Saoirse Ronan, the wide-eyed young witness of Atonement, anchors The Lovely Bones – although “anchor” is far too rugged a term for the performance she gives. With her wispy hair, translucent skin and tide-pool eyes, she’s so ethereal there are scenes in which she barely exists.
The entire movie has that sort of immaterial weightlessness, which is unusual given it’s a tragic drama hinging on the rape and murder of a 14-year-old girl. There is tension here, but no real horror – the movie too easily drifts in and out of your consciousness.
Ronan plays Susie Salmon, whose story begins, really, after her death. From a gauzy afterlife referred to as “the in between,” Susie watches over her devastated family and struggles to find a way back to them.
In Alice Sebold’s 2002 bestseller on which the movie is based, the story is narrated by Susie. Director Peter Jackson (The Lord of the Rings) understandably jettisons much of that in an attempt to be more cinematic – to show rather than tell – but I wonder, not having read the book, if he hasn’t lost something along the way. The Lovely Bones is visual, to be sure, but it’s also oddly inert. It could use less painterly imagery and more of a voice.

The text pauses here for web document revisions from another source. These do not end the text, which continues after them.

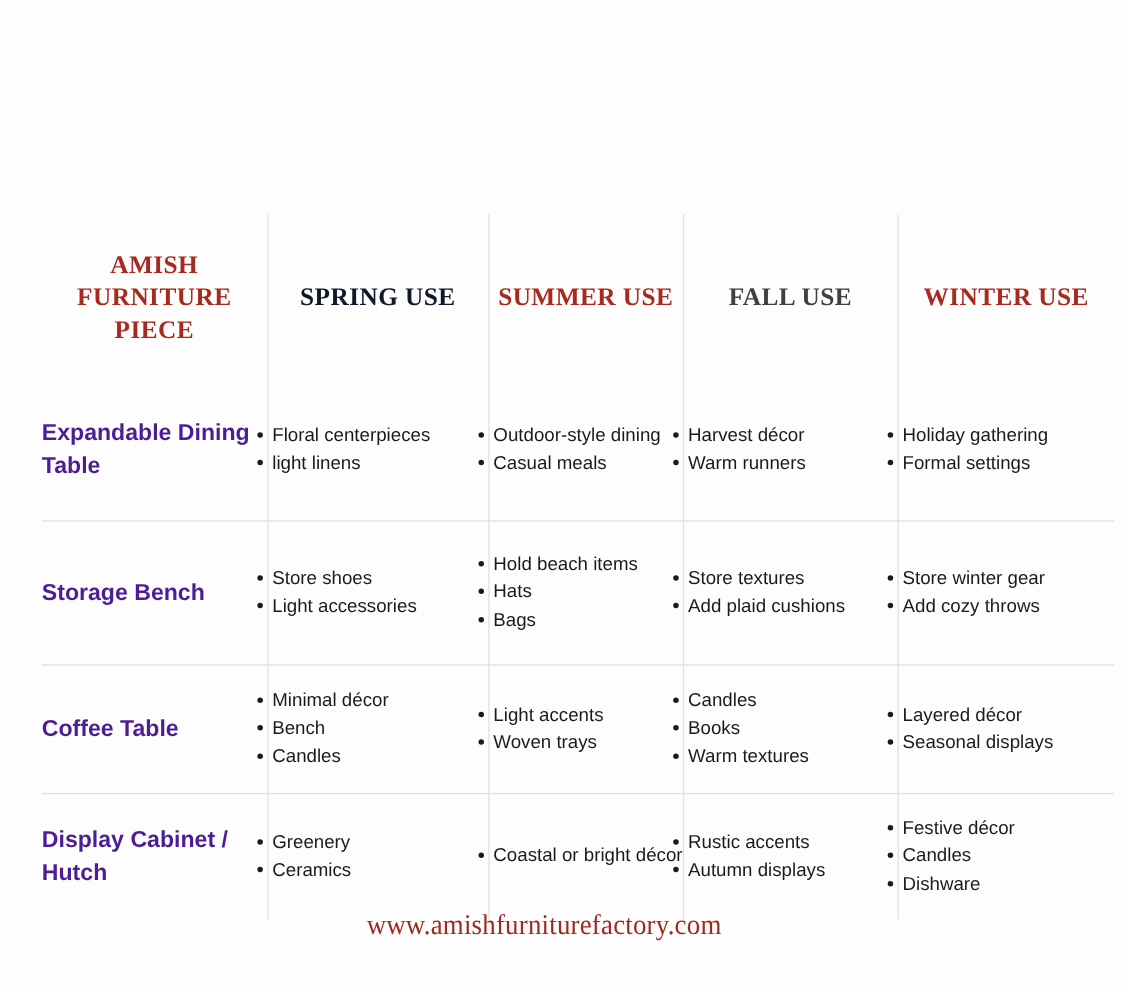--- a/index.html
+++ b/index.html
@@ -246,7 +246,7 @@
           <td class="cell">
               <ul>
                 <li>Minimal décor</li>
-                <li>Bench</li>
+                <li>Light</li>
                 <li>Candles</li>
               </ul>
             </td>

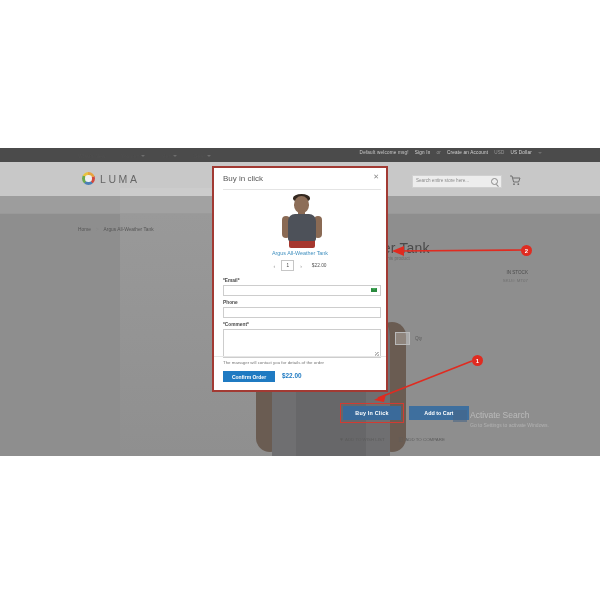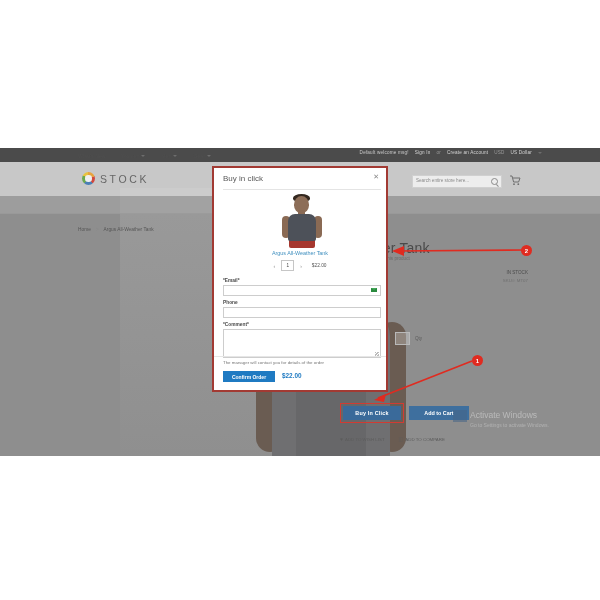--- a/index.html
+++ b/index.html
@@ -154,7 +154,7 @@
   <div class="header"></div>
   <div class="logo">
     <span class="logo-mark"></span>
-    <span class="logo-text">STOCK</span>
+    <span class="logo-text">LUMA</span>
   </div>
   <div class="search">
     <span class="search-ph">Search entire store here...</span>

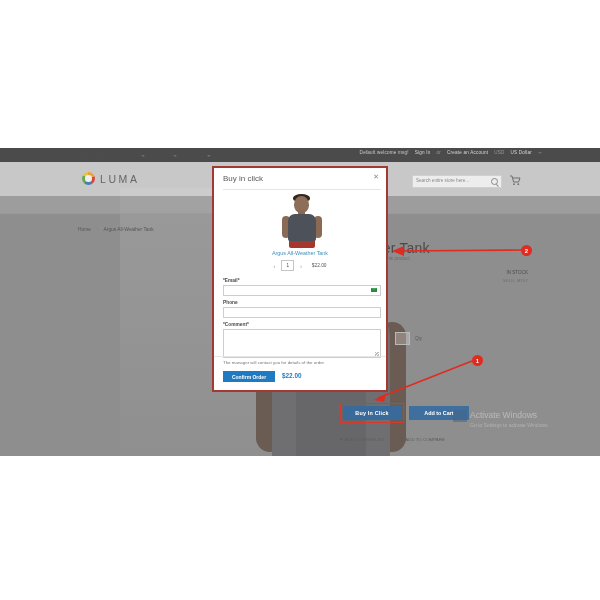--- a/index.html
+++ b/index.html
@@ -221,7 +221,7 @@
 
   <div class="wm-box"></div>
   <div class="wm">
-    <div class="wm1">Activate Windows</div>
+    <div class="wm1">Activate Search</div>
     <div class="wm2">Go to Settings to activate Windows.</div>
   </div>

That said, Jackson’s “in between” is an often dazzling dreamscape, a pastel neverland that incorporates certain key locations from Susie’s life – a cornfield, a gazebo – and plops them into undulating vistas. After awhile, though, these sequences begin to blend together, like the pale blues, pinks and yellows that make up the in between’s sky.
The Lovely Bones, ironically, is too soft and pretty. In narrative terms, it’s an awful story triggered by an act of heinous violence. Yet the film doesn’t really punch you in the chest. It’s a murder drama made from cotton candy.